Assigned task ::
Copy the material word for word, from its start through the line containing "1: (275, 244)", including both ends.

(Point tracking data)
• • • • •

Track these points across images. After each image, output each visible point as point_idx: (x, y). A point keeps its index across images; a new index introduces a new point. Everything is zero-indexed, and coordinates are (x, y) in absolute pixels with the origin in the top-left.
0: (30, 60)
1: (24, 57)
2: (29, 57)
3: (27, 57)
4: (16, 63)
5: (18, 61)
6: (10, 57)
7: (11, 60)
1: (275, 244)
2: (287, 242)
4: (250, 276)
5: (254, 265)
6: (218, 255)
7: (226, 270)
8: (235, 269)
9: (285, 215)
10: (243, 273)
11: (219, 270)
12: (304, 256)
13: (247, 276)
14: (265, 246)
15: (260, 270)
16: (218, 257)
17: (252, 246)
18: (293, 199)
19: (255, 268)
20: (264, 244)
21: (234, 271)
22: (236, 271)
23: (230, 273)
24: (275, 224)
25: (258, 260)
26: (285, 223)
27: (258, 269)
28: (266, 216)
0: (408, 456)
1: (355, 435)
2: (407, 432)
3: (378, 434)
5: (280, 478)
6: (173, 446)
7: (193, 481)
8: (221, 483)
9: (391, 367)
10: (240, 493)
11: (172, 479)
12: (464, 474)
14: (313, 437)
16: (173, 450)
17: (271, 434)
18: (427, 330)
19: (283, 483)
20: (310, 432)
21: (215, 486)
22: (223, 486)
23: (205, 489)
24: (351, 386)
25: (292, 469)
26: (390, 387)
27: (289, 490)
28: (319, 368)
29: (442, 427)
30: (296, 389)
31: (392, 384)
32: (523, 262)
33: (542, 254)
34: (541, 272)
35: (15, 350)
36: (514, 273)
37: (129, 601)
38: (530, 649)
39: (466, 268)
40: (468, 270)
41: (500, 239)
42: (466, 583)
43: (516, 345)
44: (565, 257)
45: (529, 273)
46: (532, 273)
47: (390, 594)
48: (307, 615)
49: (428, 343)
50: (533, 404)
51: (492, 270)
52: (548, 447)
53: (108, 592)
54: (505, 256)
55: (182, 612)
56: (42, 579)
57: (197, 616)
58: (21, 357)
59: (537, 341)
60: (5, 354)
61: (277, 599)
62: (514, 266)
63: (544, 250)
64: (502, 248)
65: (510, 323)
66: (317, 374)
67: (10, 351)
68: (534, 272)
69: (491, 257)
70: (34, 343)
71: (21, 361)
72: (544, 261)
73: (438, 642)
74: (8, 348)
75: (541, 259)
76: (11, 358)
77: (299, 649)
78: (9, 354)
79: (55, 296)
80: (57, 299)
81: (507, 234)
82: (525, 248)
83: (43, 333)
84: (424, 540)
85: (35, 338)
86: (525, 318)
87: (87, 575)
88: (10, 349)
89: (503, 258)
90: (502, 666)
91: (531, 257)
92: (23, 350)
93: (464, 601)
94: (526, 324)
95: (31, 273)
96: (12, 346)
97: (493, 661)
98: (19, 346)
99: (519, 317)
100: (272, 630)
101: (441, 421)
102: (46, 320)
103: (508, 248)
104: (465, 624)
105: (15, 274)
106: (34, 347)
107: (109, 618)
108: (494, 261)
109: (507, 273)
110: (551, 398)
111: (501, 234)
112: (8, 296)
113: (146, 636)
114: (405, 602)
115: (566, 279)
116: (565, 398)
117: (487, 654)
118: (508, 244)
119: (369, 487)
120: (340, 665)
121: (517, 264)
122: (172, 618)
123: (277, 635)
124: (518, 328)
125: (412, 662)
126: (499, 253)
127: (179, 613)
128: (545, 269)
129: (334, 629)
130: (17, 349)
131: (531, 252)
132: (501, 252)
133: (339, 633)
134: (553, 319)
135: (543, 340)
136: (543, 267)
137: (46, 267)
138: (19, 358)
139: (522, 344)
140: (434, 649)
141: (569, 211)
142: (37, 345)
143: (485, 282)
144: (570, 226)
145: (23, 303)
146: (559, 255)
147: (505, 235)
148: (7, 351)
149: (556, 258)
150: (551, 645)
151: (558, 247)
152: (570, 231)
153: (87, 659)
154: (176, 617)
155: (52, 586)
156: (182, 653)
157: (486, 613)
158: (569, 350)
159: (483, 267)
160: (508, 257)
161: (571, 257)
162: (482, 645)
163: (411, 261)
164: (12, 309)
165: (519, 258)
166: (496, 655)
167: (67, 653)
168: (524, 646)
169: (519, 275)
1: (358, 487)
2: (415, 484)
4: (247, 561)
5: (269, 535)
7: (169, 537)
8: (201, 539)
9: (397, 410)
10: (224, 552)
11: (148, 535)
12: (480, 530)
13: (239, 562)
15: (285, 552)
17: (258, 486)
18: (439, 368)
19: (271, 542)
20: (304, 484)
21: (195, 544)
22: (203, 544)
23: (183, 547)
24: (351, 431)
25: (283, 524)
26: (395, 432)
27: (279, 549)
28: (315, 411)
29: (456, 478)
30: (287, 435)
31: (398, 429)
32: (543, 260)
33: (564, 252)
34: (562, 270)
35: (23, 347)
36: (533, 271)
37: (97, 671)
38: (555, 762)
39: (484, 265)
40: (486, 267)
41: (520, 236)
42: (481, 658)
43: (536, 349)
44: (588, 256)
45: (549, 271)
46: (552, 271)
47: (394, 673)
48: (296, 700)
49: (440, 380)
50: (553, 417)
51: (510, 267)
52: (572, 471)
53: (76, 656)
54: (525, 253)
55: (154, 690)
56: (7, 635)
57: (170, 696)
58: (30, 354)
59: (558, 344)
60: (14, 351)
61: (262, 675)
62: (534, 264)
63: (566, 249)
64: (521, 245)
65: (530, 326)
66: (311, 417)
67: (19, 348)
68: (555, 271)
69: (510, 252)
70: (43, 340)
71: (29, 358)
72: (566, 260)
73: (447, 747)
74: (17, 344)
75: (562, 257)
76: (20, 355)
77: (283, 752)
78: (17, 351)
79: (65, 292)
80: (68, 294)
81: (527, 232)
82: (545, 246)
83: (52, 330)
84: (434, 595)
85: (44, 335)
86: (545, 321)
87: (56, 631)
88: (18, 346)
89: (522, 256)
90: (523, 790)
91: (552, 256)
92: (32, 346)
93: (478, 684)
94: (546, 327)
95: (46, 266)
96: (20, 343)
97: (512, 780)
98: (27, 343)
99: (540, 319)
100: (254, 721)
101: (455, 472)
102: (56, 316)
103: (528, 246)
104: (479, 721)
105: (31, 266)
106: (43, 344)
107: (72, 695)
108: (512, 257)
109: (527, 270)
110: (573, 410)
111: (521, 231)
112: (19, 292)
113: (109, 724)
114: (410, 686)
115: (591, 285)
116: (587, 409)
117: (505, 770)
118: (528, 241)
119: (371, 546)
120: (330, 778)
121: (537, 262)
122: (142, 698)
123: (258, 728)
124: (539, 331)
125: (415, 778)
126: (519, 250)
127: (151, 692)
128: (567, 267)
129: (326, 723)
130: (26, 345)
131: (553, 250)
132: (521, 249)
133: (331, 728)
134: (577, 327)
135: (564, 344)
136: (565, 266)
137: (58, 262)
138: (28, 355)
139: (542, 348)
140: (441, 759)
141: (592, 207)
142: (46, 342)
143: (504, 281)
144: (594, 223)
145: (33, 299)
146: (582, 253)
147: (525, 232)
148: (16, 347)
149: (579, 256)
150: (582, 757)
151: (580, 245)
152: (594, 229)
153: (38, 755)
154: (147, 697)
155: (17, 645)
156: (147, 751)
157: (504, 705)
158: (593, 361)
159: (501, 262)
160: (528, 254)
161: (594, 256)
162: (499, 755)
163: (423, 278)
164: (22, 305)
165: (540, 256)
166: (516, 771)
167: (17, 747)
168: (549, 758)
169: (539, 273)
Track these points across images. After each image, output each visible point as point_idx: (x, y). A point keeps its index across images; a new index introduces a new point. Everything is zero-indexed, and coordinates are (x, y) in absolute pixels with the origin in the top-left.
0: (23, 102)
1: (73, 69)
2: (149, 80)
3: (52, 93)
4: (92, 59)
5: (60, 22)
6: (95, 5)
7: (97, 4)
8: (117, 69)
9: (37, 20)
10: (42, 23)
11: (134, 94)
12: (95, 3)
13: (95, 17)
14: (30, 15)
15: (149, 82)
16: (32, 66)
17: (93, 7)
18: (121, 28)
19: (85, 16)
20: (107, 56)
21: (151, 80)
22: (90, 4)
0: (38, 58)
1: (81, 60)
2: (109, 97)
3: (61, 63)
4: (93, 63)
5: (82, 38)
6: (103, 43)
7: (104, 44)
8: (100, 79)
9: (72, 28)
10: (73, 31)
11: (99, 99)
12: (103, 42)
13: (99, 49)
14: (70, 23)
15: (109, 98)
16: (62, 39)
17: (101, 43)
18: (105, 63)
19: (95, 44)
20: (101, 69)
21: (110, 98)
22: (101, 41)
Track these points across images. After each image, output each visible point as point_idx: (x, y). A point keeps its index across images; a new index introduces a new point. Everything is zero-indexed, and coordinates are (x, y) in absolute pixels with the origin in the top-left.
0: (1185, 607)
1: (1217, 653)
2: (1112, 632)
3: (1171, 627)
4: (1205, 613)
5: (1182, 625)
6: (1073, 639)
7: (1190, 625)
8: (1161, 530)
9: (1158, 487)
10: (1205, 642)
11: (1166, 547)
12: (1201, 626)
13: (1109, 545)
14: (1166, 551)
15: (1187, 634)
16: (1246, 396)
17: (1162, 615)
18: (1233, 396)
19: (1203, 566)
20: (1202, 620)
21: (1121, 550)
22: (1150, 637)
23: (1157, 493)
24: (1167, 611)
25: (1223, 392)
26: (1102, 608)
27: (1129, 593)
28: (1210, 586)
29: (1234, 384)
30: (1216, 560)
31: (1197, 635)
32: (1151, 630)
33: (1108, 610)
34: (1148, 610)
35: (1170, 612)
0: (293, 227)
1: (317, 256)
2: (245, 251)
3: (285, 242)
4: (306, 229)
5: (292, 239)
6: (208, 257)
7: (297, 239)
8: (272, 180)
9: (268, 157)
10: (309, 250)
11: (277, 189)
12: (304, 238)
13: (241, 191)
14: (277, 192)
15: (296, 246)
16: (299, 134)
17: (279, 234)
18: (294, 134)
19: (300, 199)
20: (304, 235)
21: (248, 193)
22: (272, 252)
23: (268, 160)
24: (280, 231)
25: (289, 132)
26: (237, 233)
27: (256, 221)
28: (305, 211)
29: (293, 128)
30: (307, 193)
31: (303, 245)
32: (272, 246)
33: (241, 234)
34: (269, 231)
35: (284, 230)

• • • • •

Solution ::
Track these points across images. After each image, output each visible point as point_idx: (x, y). A point keeps its index across images; a new index introduces a new point. Everything is zero-indexed, and coordinates are (x, y) in absolute pixels with the origin in the top-left.
0: (30, 60)
1: (24, 57)
2: (29, 57)
3: (27, 57)
4: (16, 63)
5: (18, 61)
6: (10, 57)
7: (11, 60)
1: (275, 244)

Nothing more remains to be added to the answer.